Aim
Could you format the lines below as a numbered list, leaving out any blank lines?

Stored entries:
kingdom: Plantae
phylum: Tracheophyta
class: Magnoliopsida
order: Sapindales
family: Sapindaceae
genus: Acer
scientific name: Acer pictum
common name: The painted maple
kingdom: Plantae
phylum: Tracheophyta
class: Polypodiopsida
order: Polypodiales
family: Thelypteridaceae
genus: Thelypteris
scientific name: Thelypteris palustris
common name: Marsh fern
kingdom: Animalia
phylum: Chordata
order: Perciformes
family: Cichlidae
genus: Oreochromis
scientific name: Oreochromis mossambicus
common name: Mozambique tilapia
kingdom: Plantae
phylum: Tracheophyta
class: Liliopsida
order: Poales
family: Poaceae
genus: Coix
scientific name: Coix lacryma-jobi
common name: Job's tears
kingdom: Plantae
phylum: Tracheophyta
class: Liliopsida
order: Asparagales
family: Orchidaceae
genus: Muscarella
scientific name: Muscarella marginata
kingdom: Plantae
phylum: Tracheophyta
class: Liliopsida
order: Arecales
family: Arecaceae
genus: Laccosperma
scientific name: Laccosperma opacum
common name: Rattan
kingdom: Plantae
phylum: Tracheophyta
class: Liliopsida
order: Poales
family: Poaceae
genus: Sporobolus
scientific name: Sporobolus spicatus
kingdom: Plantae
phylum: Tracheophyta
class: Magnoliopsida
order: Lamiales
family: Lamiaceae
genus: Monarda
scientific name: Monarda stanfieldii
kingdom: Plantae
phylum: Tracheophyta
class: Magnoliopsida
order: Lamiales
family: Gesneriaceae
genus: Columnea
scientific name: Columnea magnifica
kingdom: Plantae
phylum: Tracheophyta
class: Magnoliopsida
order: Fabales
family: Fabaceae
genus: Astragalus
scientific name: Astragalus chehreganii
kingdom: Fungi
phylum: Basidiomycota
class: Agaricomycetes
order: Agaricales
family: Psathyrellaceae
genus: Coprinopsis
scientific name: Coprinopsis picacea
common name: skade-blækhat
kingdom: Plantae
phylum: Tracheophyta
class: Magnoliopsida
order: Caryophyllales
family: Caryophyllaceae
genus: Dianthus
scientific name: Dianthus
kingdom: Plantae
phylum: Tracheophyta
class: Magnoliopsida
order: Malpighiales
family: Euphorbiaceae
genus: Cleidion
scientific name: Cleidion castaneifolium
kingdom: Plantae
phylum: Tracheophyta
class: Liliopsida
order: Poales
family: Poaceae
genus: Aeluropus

Result of the exercise
1. kingdom: Plantae
2. phylum: Tracheophyta
3. class: Magnoliopsida
4. order: Sapindales
5. family: Sapindaceae
6. genus: Acer
7. scientific name: Acer pictum
8. common name: The painted maple
9. kingdom: Plantae
10. phylum: Tracheophyta
11. class: Polypodiopsida
12. order: Polypodiales
13. family: Thelypteridaceae
14. genus: Thelypteris
15. scientific name: Thelypteris palustris
16. common name: Marsh fern
17. kingdom: Animalia
18. phylum: Chordata
19. order: Perciformes
20. family: Cichlidae
21. genus: Oreochromis
22. scientific name: Oreochromis mossambicus
23. common name: Mozambique tilapia
24. kingdom: Plantae
25. phylum: Tracheophyta
26. class: Liliopsida
27. order: Poales
28. family: Poaceae
29. genus: Coix
30. scientific name: Coix lacryma-jobi
31. common name: Job's tears
32. kingdom: Plantae
33. phylum: Tracheophyta
34. class: Liliopsida
35. order: Asparagales
36. family: Orchidaceae
37. genus: Muscarella
38. scientific name: Muscarella marginata
39. kingdom: Plantae
40. phylum: Tracheophyta
41. class: Liliopsida
42. order: Arecales
43. family: Arecaceae
44. genus: Laccosperma
45. scientific name: Laccosperma opacum
46. common name: Rattan
47. kingdom: Plantae
48. phylum: Tracheophyta
49. class: Liliopsida
50. order: Poales
51. family: Poaceae
52. genus: Sporobolus
53. scientific name: Sporobolus spicatus
54. kingdom: Plantae
55. phylum: Tracheophyta
56. class: Magnoliopsida
57. order: Lamiales
58. family: Lamiaceae
59. genus: Monarda
60. scientific name: Monarda stanfieldii
61. kingdom: Plantae
62. phylum: Tracheophyta
63. class: Magnoliopsida
64. order: Lamiales
65. family: Gesneriaceae
66. genus: Columnea
67. scientific name: Columnea magnifica
68. kingdom: Plantae
69. phylum: Tracheophyta
70. class: Magnoliopsida
71. order: Fabales
72. family: Fabaceae
73. genus: Astragalus
74. scientific name: Astragalus chehreganii
75. kingdom: Fungi
76. phylum: Basidiomycota
77. class: Agaricomycetes
78. order: Agaricales
79. family: Psathyrellaceae
80. genus: Coprinopsis
81. scientific name: Coprinopsis picacea
82. common name: skade-blækhat
83. kingdom: Plantae
84. phylum: Tracheophyta
85. class: Magnoliopsida
86. order: Caryophyllales
87. family: Caryophyllaceae
88. genus: Dianthus
89. scientific name: Dianthus
90. kingdom: Plantae
91. phylum: Tracheophyta
92. class: Magnoliopsida
93. order: Malpighiales
94. family: Euphorbiaceae
95. genus: Cleidion
96. scientific name: Cleidion castaneifolium
97. kingdom: Plantae
98. phylum: Tracheophyta
99. class: Liliopsida
100. order: Poales
101. family: Poaceae
102. genus: Aeluropus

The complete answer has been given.